Researchers at the Yerkes National Primate Research Center and the Emory Vaccine Center (EVC) are first to show a new adjuvant, 3M-052, helps induce long-lasting immunity against HIV. The study results are published today in Science Immunology.
In this pre-clinical study that included 90 rhesus monkeys, the researchers showed 3M-052, a new, synthetic small molecule that targets a specific receptor (TLR 7/8), successfully induced vaccine-specific, long-lived bone marrow plasma cells (BM-LLPCs), which are critical for durable immunity.

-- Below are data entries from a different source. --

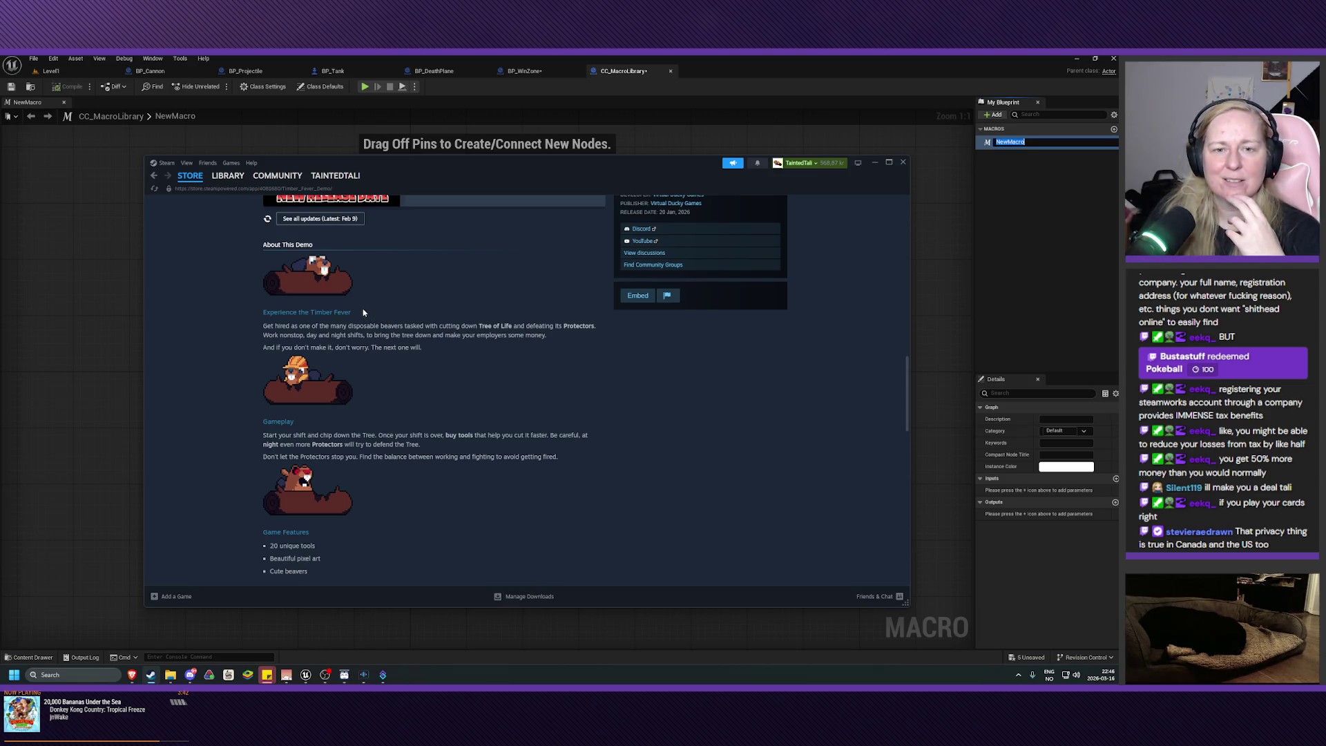
{"action": "scroll", "coordinate": [361, 312], "scroll_direction": "down", "scroll_amount": 3}
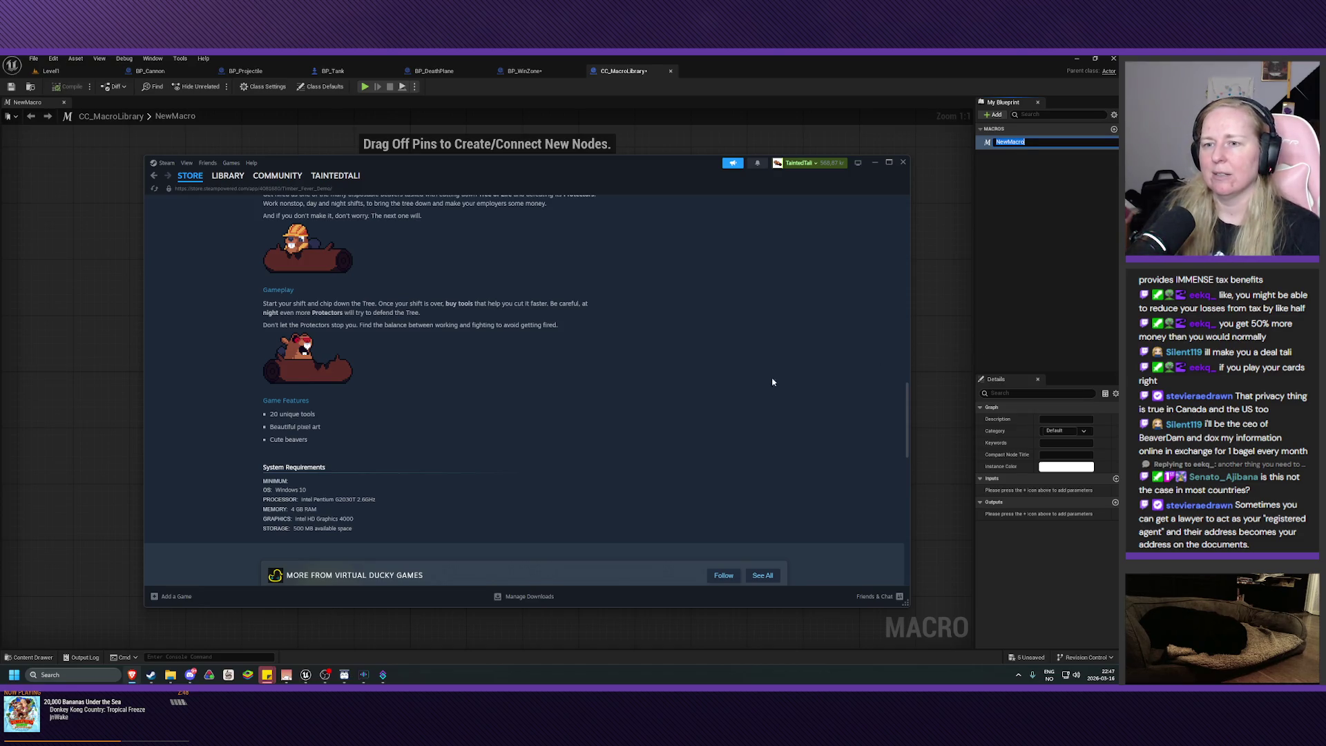
- Browse the Timber Fever Demo page and check its Positive (24) customer reviews
{"action": "scroll", "coordinate": [507, 411], "scroll_direction": "down", "scroll_amount": 4}
{"action": "scroll", "coordinate": [508, 411], "scroll_direction": "up", "scroll_amount": 7}
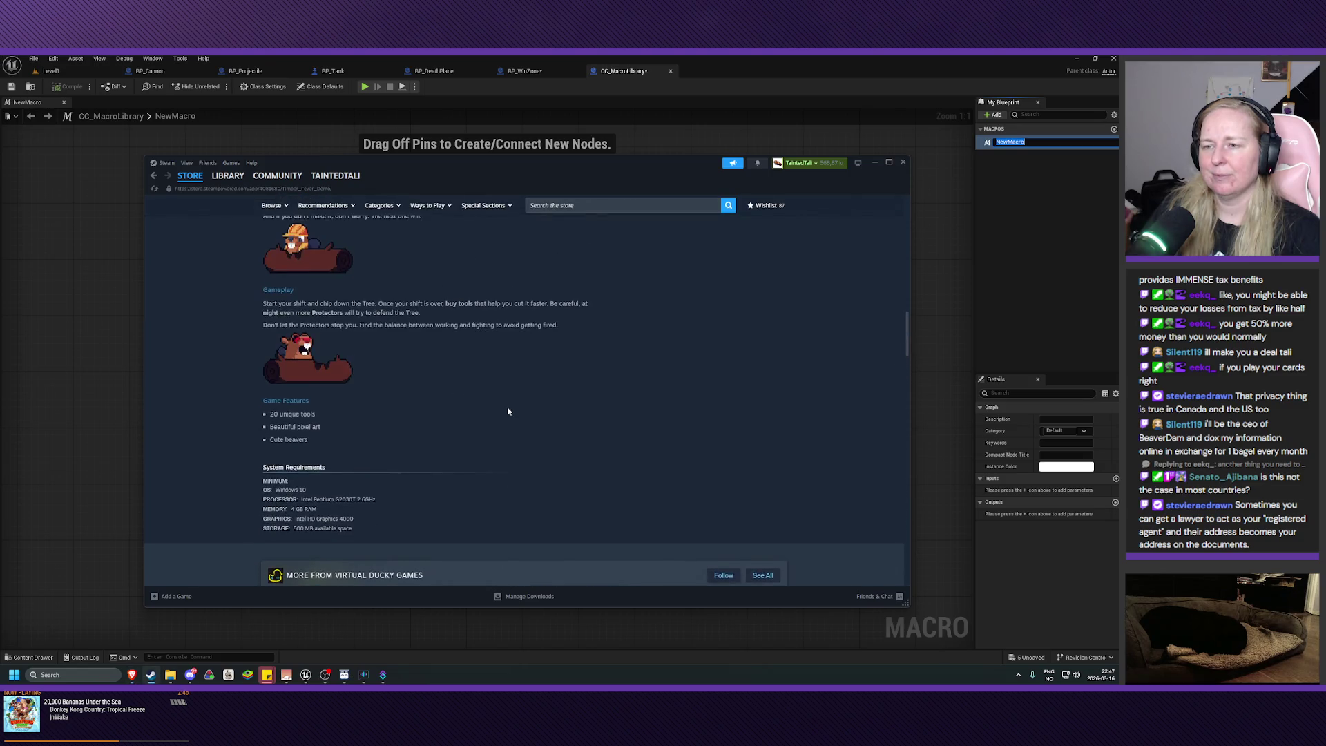
{"action": "scroll", "coordinate": [508, 411], "scroll_direction": "up", "scroll_amount": 3}
{"action": "scroll", "coordinate": [507, 412], "scroll_direction": "down", "scroll_amount": 1}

In a striking observation, 3M-052-induced BM-LLPCs were maintained at high numbers for more than one year after vaccination. This prolonged interval is not only feasible in monitoring pre-clinical effectiveness, it is also highly informative in down selecting vaccine candidates.

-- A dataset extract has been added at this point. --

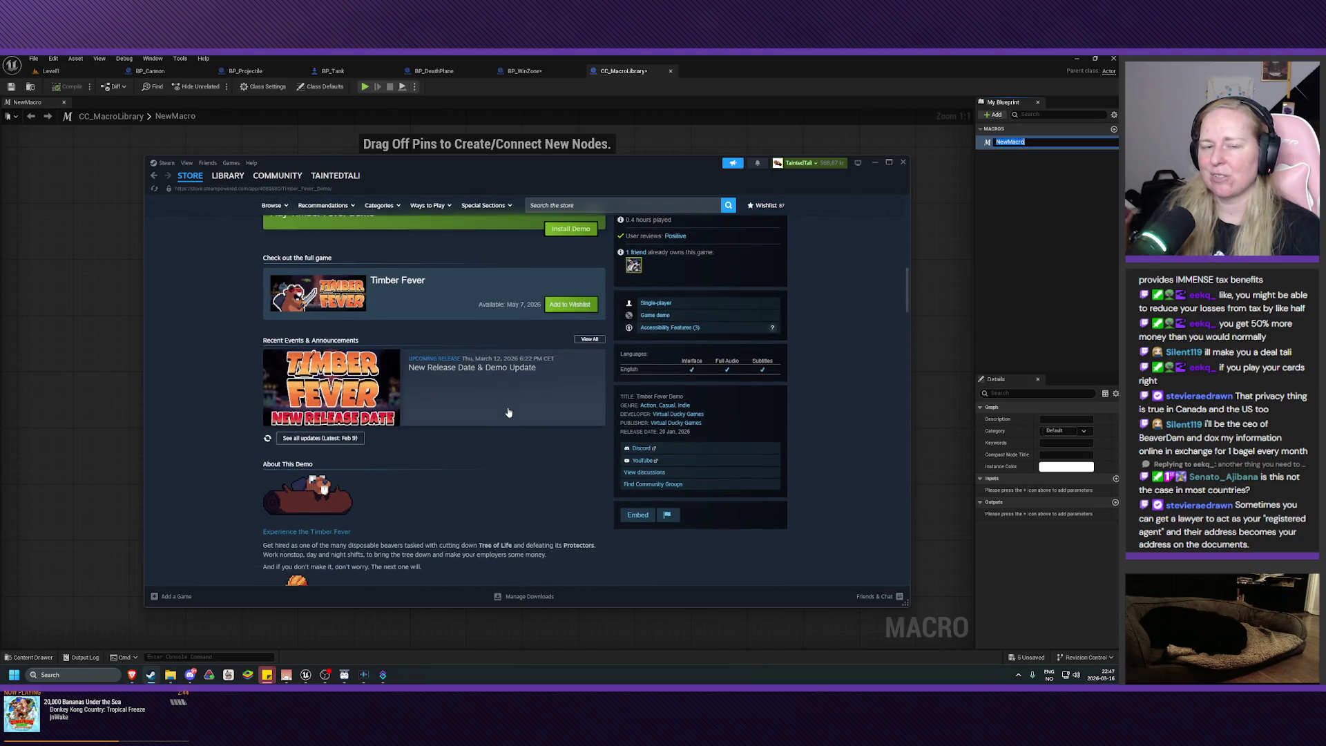
{"action": "scroll", "coordinate": [507, 412], "scroll_direction": "up", "scroll_amount": 5}
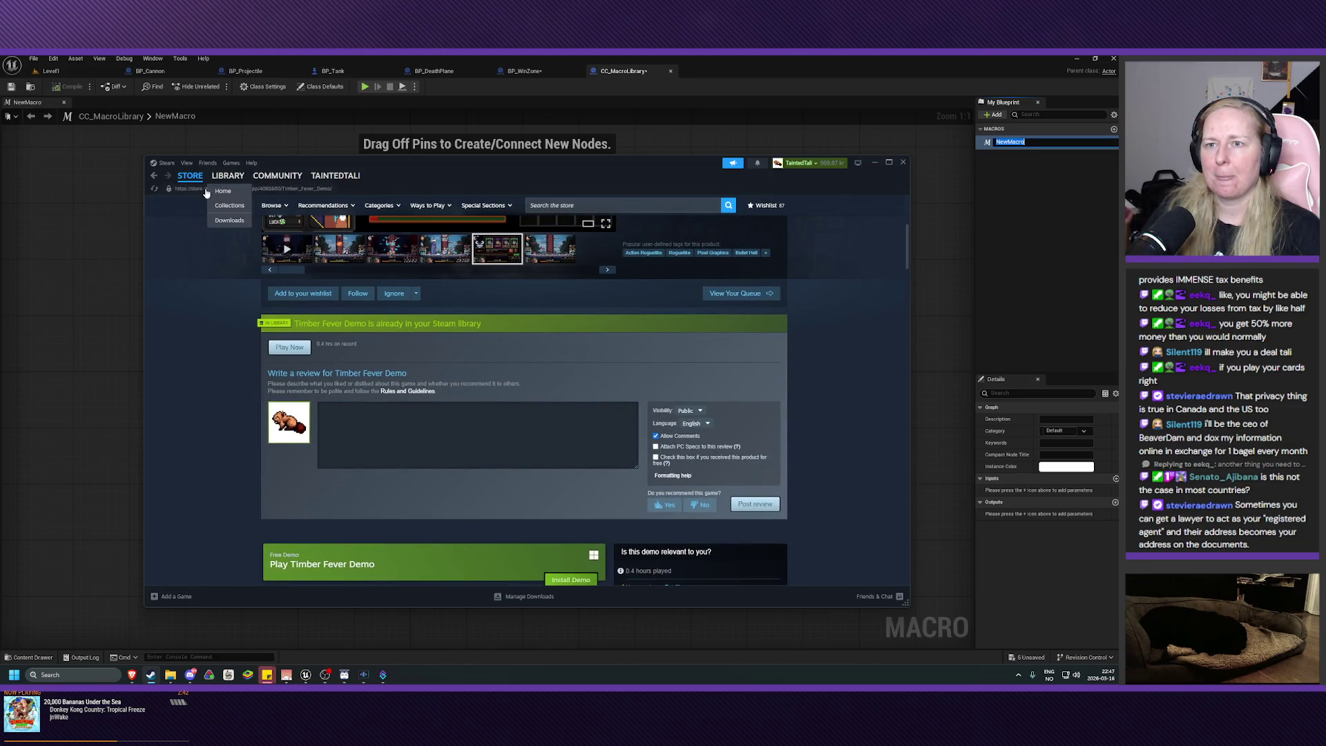
{"action": "scroll", "coordinate": [200, 350], "scroll_direction": "up", "scroll_amount": 2}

First author Sudhir Pai Kasturi, PhD, an assistant professor in the Department of Pathology and Laboratory Medicine and a research assistant professor at Yerkes and the EVC, says, "We have known adjuvants are critical immunity-boosting supplements that help improve the effectiveness of vaccines. Until now, however, it has been unclear which class of adjuvants can promote stable and long-lived immunity in nonhuman primate models. Our study provides that information."
The key to a successful vaccine is durability of immune responses. Antibodies provide the first line of defense against pathogens, and antibody levels are maintained by the generation of long-lived plasma cells that reside in bone marrow. Our study identifies an adjuvant that is effective in generating such long-lived plasma cells in bone marrow. This finding has implications for developing successful vaccines against HIV, influenza and, especially important now, COVID-19."
Rafi Ahmed, PhD, Director of the Emory Vaccine Center, Co-senior author
The research data from this study has prompted a phase 1 clinical trial to assess the potential of 3M-052 in the context of HIV Env antigens; see http://clinicaltrials.gov NCT04177355.
Kasturi, S.P., et al. (2020) 3M-052, a synthetic TLR-7/8 agonist, induces durable HIV-1 envelope–specific plasma cells and humoral immunity in nonhuman primates. Science Immunology. doi.org/10.1126/sciimmunol.abb1025.